▸ Data to examine
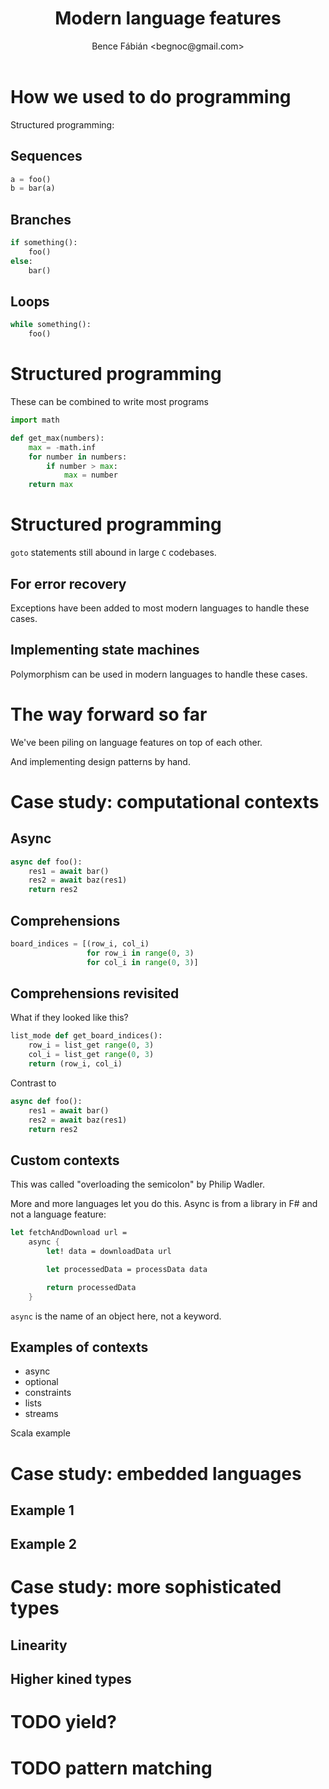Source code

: #+OPTIONS: toc:nil num:nil ^:nil
#+TITLE: Modern language features
#+AUTHOR: Bence Fábián <begnoc@gmail.com>

* How we used to do programming

  Structured programming:

** Sequences

   #+BEGIN_SRC python
     a = foo()
     b = bar(a)
   #+END_SRC

** Branches

   #+BEGIN_SRC python
     if something():
         foo()
     else:
         bar()
   #+END_SRC

** Loops

   #+BEGIN_SRC python
     while something():
         foo()
   #+END_SRC

* Structured programming

  These can be combined to write most programs

  #+BEGIN_SRC python
    import math

    def get_max(numbers):
        max = -math.inf
        for number in numbers:
            if number > max:
                max = number
        return max
  #+END_SRC

* Structured programming

  =goto= statements still abound in large =C= codebases.

** For error recovery

   Exceptions have been added to most modern languages to handle these
   cases.

** Implementing state machines

   Polymorphism can be used in modern languages to handle these cases.

* The way forward so far

  We've been piling on language features on top of each other.

  And implementing design patterns by hand.

* Case study: computational contexts

** Async

   #+BEGIN_SRC python
     async def foo():
         res1 = await bar()
         res2 = await baz(res1)
         return res2
   #+END_SRC

** Comprehensions

   #+BEGIN_SRC python
     board_indices = [(row_i, col_i)
                      for row_i in range(0, 3)
                      for col_i in range(0, 3)]
   #+END_SRC

** Comprehensions revisited

   What if they looked like this?

   #+BEGIN_SRC python
     list_mode def get_board_indices():
         row_i = list_get range(0, 3)
         col_i = list_get range(0, 3)
         return (row_i, col_i)
   #+END_SRC

   Contrast to

   #+BEGIN_SRC python
     async def foo():
         res1 = await bar()
         res2 = await baz(res1)
         return res2
   #+END_SRC

** Custom contexts

   This was called "overloading the semicolon" by Philip Wadler.

   More and more languages let you do this.
   Async is from a library in F# and not a language feature:

   #+BEGIN_SRC fsharp
     let fetchAndDownload url =
         async {
             let! data = downloadData url

             let processedData = processData data

             return processedData
         }
   #+END_SRC

   =async= is the name of an object here, not a keyword.

** Examples of contexts

   - async
   - optional
   - constraints
   - lists
   - streams


   Scala example

* Case study: embedded languages

** Example 1
** Example 2

* Case study: more sophisticated types

** Linearity

** Higher kined types

* TODO yield?

* TODO pattern matching
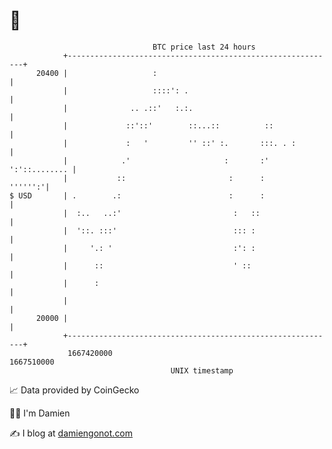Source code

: * 👋

#+begin_example
                                   BTC price last 24 hours                    
               +------------------------------------------------------------+ 
         20400 |                   :                                        | 
               |                   ::::': .                                 | 
               |              .. .::'   :.:.                                | 
               |             ::'::'        ::...::          ::              | 
               |             :   '         '' ::' :.       :::. . :         | 
               |            .'                     :       :' ':'::........ | 
               |           ::                       :      :        '''''':'| 
   $ USD       | .        .:                        :      :                | 
               |  :..   ..:'                         :   ::                 | 
               |  '::. :::'                          ::: :                  | 
               |     '.: '                           :': :                  | 
               |      ::                             ' ::                   | 
               |      :                                                     | 
               |                                                            | 
         20000 |                                                            | 
               +------------------------------------------------------------+ 
                1667420000                                        1667510000  
                                       UNIX timestamp                         
#+end_example
📈 Data provided by CoinGecko

🧑‍💻 I'm Damien

✍️ I blog at [[https://www.damiengonot.com][damiengonot.com]]
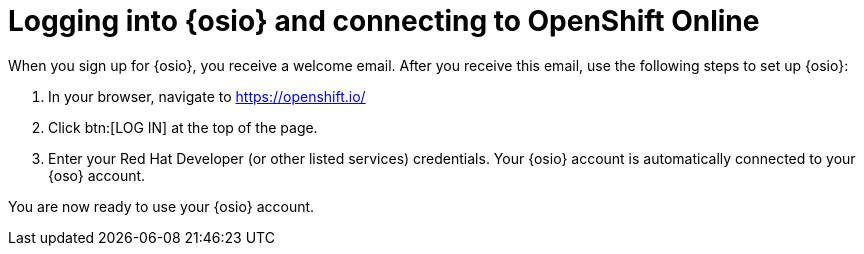 [id="logging_into_osio_and_connecting_to_oso"]
= Logging into {osio} and connecting to OpenShift Online

When you sign up for {osio}, you receive a welcome email. After you receive this email, use the following steps to set up {osio}:

. In your browser, navigate to link:https://openshift.io/[https://openshift.io/]
. Click btn:[LOG IN] at the top of the page.
. Enter your Red Hat Developer (or other listed services) credentials. Your {osio} account is automatically connected to your {oso} account.

You are now ready to use your {osio} account.
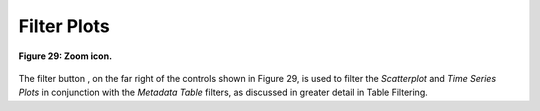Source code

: .. _FilterPlots:

Filter Plots |FilterIcon|
=========================

.. |FilterIcon| image:: icons/filter.png
   :scale: 50 %

.. |FilterIcon2| image:: icons/filter.png
   :scale: 40 %

.. figure:: figures/zoom-with-filter.png
   :scale: 60 %
   :align: center

   **Figure 29: Zoom icon.**

The filter button |FilterIcon2|, on the far right of the controls shown in Figure 29, is used to filter the *Scatterplot* and 
*Time Series Plots* in conjunction with the *Metadata Table* filters, as discussed in greater detail in Table Filtering.

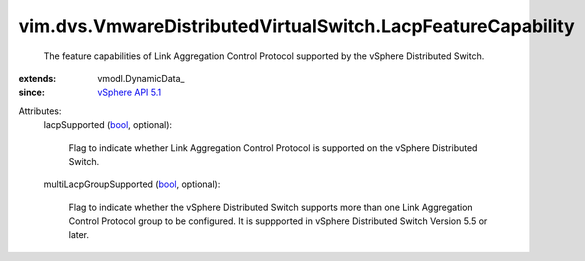 
vim.dvs.VmwareDistributedVirtualSwitch.LacpFeatureCapability
============================================================
  The feature capabilities of Link Aggregation Control Protocol supported by the vSphere Distributed Switch.
:extends: vmodl.DynamicData_
:since: `vSphere API 5.1 <vim/version.rst#vimversionversion8>`_

Attributes:
    lacpSupported (`bool <https://docs.python.org/2/library/stdtypes.html>`_, optional):

       Flag to indicate whether Link Aggregation Control Protocol is supported on the vSphere Distributed Switch.
    multiLacpGroupSupported (`bool <https://docs.python.org/2/library/stdtypes.html>`_, optional):

       Flag to indicate whether the vSphere Distributed Switch supports more than one Link Aggregation Control Protocol group to be configured. It is suppported in vSphere Distributed Switch Version 5.5 or later.
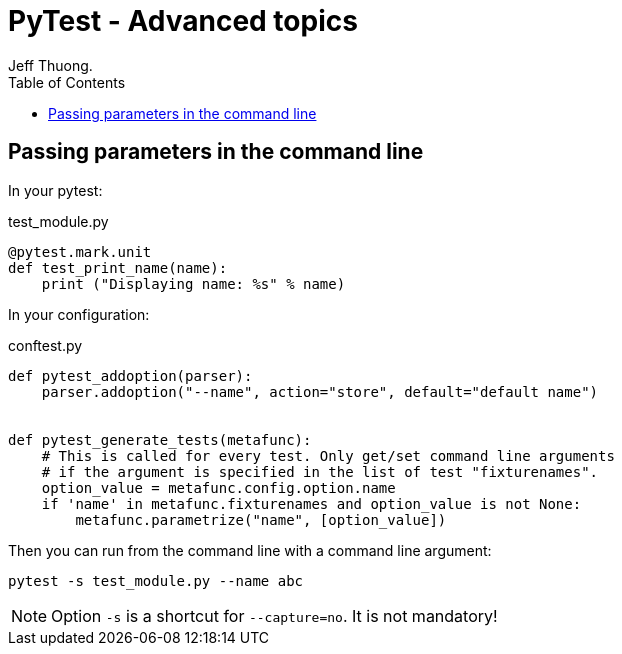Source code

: = PyTest - Advanced topics
Jeff Thuong.
:description: Some cool stuff for `pytest`
:source-highlighter: pygments
:pygments-style: manni
:pygments-linenums-mode: inline
:icons: font
:source-language: python
:toc: left

== Passing parameters in the command line

In your pytest:

.test_module.py
[source]
@pytest.mark.unit
def test_print_name(name):
    print ("Displaying name: %s" % name)

In your configuration:

.conftest.py
[source]
----
def pytest_addoption(parser):
    parser.addoption("--name", action="store", default="default name")


def pytest_generate_tests(metafunc):
    # This is called for every test. Only get/set command line arguments
    # if the argument is specified in the list of test "fixturenames".
    option_value = metafunc.config.option.name
    if 'name' in metafunc.fixturenames and option_value is not None:
        metafunc.parametrize("name", [option_value])
----

Then you can run from the command line with a command line argument:

    pytest -s test_module.py --name abc

NOTE: Option `-s` is a shortcut for `--capture=no`. It is not mandatory!
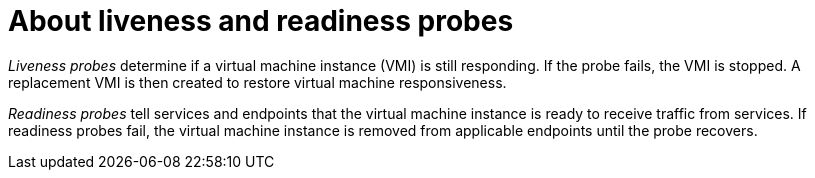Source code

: // Module included in the following assemblies:
//
// * virt/logging_events_monitoring/virt-monitoring-vm-health.adoc

[id="virt-about-liveness-readiness-probes_{context}"]

= About liveness and readiness probes

_Liveness probes_ determine if a virtual machine instance (VMI) is still responding. If the probe fails, the VMI is stopped. A replacement VMI is then created to restore virtual machine responsiveness.

_Readiness probes_ tell services and endpoints that the virtual machine instance
is ready to receive traffic from services. If readiness probes fail, the virtual machine instance is removed from applicable endpoints until the probe recovers.
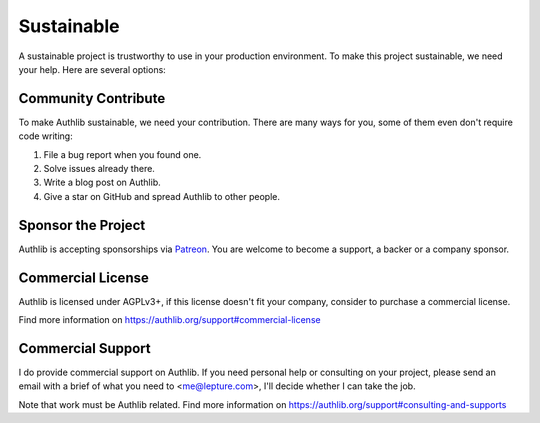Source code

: .. _sustainable:

Sustainable
===========

A sustainable project is trustworthy to use in your production environment.
To make this project sustainable, we need your help. Here are several options:

Community Contribute
--------------------

To make Authlib sustainable, we need your contribution. There are many ways
for you, some of them even don't require code writing:

1. File a bug report when you found one.
2. Solve issues already there.
3. Write a blog post on Authlib.
4. Give a star on GitHub and spread Authlib to other people.

Sponsor the Project
-------------------

Authlib is accepting sponsorships via Patreon_. You are welcome to become a
support, a backer or a company sponsor.

.. _Patreon: https://www.patreon.com/lepture

Commercial License
------------------

Authlib is licensed under AGPLv3+, if this license doesn't fit your company,
consider to purchase a commercial license.

Find more information on
https://authlib.org/support#commercial-license

Commercial Support
------------------

I do provide commercial support on Authlib. If you need personal help or
consulting on your project, please send an email with a brief of what you
need to <me@lepture.com>, I'll decide whether I can take the job.

Note that work must be Authlib related. Find more information on
https://authlib.org/support#consulting-and-supports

▸ Work required
All that is wanted is each line, word for word, from the first line of the data to the one holding "This was called", with the pictures left out.

▸ Result
Source code

: #+OPTIONS: toc:nil num:nil ^:nil
#+TITLE: Modern language features
#+AUTHOR: Bence Fábián <begnoc@gmail.com>

* How we used to do programming

  Structured programming:

** Sequences

   #+BEGIN_SRC python
     a = foo()
     b = bar(a)
   #+END_SRC

** Branches

   #+BEGIN_SRC python
     if something():
         foo()
     else:
         bar()
   #+END_SRC

** Loops

   #+BEGIN_SRC python
     while something():
         foo()
   #+END_SRC

* Structured programming

  These can be combined to write most programs

  #+BEGIN_SRC python
    import math

    def get_max(numbers):
        max = -math.inf
        for number in numbers:
            if number > max:
                max = number
        return max
  #+END_SRC

* Structured programming

  =goto= statements still abound in large =C= codebases.

** For error recovery

   Exceptions have been added to most modern languages to handle these
   cases.

** Implementing state machines

   Polymorphism can be used in modern languages to handle these cases.

* The way forward so far

  We've been piling on language features on top of each other.

  And implementing design patterns by hand.

* Case study: computational contexts

** Async

   #+BEGIN_SRC python
     async def foo():
         res1 = await bar()
         res2 = await baz(res1)
         return res2
   #+END_SRC

** Comprehensions

   #+BEGIN_SRC python
     board_indices = [(row_i, col_i)
                      for row_i in range(0, 3)
                      for col_i in range(0, 3)]
   #+END_SRC

** Comprehensions revisited

   What if they looked like this?

   #+BEGIN_SRC python
     list_mode def get_board_indices():
         row_i = list_get range(0, 3)
         col_i = list_get range(0, 3)
         return (row_i, col_i)
   #+END_SRC

   Contrast to

   #+BEGIN_SRC python
     async def foo():
         res1 = await bar()
         res2 = await baz(res1)
         return res2
   #+END_SRC

** Custom contexts

   This was called "overloading the semicolon" by Philip Wadler.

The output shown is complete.